-- Start Supplied material --

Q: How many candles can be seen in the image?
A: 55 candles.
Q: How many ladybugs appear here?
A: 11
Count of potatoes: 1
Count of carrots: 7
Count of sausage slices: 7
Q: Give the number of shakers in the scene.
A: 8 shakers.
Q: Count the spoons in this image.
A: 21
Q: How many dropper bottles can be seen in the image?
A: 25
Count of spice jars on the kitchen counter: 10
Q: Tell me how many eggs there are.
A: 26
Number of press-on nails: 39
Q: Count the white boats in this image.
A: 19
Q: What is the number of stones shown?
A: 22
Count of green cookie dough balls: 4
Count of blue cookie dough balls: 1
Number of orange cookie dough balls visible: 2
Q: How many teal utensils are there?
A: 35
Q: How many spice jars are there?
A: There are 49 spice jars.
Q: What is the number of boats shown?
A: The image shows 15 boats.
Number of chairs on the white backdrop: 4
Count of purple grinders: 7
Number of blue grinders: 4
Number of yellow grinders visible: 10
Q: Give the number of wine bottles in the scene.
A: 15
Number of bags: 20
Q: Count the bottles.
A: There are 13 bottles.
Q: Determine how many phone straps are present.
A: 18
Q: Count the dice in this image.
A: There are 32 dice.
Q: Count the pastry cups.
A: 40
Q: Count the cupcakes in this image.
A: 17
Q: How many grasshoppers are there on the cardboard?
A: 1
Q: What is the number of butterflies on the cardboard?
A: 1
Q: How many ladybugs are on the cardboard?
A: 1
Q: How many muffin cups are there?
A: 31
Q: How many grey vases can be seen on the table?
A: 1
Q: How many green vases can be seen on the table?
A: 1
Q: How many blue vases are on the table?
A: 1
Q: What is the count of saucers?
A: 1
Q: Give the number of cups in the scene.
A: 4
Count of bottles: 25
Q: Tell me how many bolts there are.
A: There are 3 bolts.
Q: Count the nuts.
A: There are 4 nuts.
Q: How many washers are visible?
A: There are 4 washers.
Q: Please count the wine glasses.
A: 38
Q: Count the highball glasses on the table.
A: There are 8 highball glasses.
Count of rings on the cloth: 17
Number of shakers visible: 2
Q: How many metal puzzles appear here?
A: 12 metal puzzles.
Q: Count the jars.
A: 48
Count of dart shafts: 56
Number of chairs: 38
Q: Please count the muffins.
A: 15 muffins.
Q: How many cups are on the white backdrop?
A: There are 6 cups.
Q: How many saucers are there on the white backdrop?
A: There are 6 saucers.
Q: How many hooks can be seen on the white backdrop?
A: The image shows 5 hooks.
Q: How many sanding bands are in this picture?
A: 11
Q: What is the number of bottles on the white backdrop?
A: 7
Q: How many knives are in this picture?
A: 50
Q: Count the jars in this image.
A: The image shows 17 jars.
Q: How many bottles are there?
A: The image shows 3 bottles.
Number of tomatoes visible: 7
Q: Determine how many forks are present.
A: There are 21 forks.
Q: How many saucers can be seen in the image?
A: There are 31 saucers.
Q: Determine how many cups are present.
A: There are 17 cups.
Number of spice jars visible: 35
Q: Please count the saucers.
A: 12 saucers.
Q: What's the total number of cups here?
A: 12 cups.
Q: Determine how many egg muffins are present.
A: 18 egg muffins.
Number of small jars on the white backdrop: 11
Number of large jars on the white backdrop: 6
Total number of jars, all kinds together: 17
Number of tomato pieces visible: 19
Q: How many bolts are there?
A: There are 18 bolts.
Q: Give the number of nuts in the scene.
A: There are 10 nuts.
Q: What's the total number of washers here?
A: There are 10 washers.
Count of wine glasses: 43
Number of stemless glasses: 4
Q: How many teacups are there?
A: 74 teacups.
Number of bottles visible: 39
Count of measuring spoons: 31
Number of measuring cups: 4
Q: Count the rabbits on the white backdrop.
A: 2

-- End Supplied material --

Exercise
Please copy out all the records above, replacing "cardboard" with "cork board" wherever it occurs and keeping everything else the same.

Expected answer
Q: How many candles can be seen in the image?
A: 55 candles.
Q: How many ladybugs appear here?
A: 11
Count of potatoes: 1
Count of carrots: 7
Count of sausage slices: 7
Q: Give the number of shakers in the scene.
A: 8 shakers.
Q: Count the spoons in this image.
A: 21
Q: How many dropper bottles can be seen in the image?
A: 25
Count of spice jars on the kitchen counter: 10
Q: Tell me how many eggs there are.
A: 26
Number of press-on nails: 39
Q: Count the white boats in this image.
A: 19
Q: What is the number of stones shown?
A: 22
Count of green cookie dough balls: 4
Count of blue cookie dough balls: 1
Number of orange cookie dough balls visible: 2
Q: How many teal utensils are there?
A: 35
Q: How many spice jars are there?
A: There are 49 spice jars.
Q: What is the number of boats shown?
A: The image shows 15 boats.
Number of chairs on the white backdrop: 4
Count of purple grinders: 7
Number of blue grinders: 4
Number of yellow grinders visible: 10
Q: Give the number of wine bottles in the scene.
A: 15
Number of bags: 20
Q: Count the bottles.
A: There are 13 bottles.
Q: Determine how many phone straps are present.
A: 18
Q: Count the dice in this image.
A: There are 32 dice.
Q: Count the pastry cups.
A: 40
Q: Count the cupcakes in this image.
A: 17
Q: How many grasshoppers are there on the cork board?
A: 1
Q: What is the number of butterflies on the cork board?
A: 1
Q: How many ladybugs are on the cork board?
A: 1
Q: How many muffin cups are there?
A: 31
Q: How many grey vases can be seen on the table?
A: 1
Q: How many green vases can be seen on the table?
A: 1
Q: How many blue vases are on the table?
A: 1
Q: What is the count of saucers?
A: 1
Q: Give the number of cups in the scene.
A: 4
Count of bottles: 25
Q: Tell me how many bolts there are.
A: There are 3 bolts.
Q: Count the nuts.
A: There are 4 nuts.
Q: How many washers are visible?
A: There are 4 washers.
Q: Please count the wine glasses.
A: 38
Q: Count the highball glasses on the table.
A: There are 8 highball glasses.
Count of rings on the cloth: 17
Number of shakers visible: 2
Q: How many metal puzzles appear here?
A: 12 metal puzzles.
Q: Count the jars.
A: 48
Count of dart shafts: 56
Number of chairs: 38
Q: Please count the muffins.
A: 15 muffins.
Q: How many cups are on the white backdrop?
A: There are 6 cups.
Q: How many saucers are there on the white backdrop?
A: There are 6 saucers.
Q: How many hooks can be seen on the white backdrop?
A: The image shows 5 hooks.
Q: How many sanding bands are in this picture?
A: 11
Q: What is the number of bottles on the white backdrop?
A: 7
Q: How many knives are in this picture?
A: 50
Q: Count the jars in this image.
A: The image shows 17 jars.
Q: How many bottles are there?
A: The image shows 3 bottles.
Number of tomatoes visible: 7
Q: Determine how many forks are present.
A: There are 21 forks.
Q: How many saucers can be seen in the image?
A: There are 31 saucers.
Q: Determine how many cups are present.
A: There are 17 cups.
Number of spice jars visible: 35
Q: Please count the saucers.
A: 12 saucers.
Q: What's the total number of cups here?
A: 12 cups.
Q: Determine how many egg muffins are present.
A: 18 egg muffins.
Number of small jars on the white backdrop: 11
Number of large jars on the white backdrop: 6
Total number of jars, all kinds together: 17
Number of tomato pieces visible: 19
Q: How many bolts are there?
A: There are 18 bolts.
Q: Give the number of nuts in the scene.
A: There are 10 nuts.
Q: What's the total number of washers here?
A: There are 10 washers.
Count of wine glasses: 43
Number of stemless glasses: 4
Q: How many teacups are there?
A: 74 teacups.
Number of bottles visible: 39
Count of measuring spoons: 31
Number of measuring cups: 4
Q: Count the rabbits on the white backdrop.
A: 2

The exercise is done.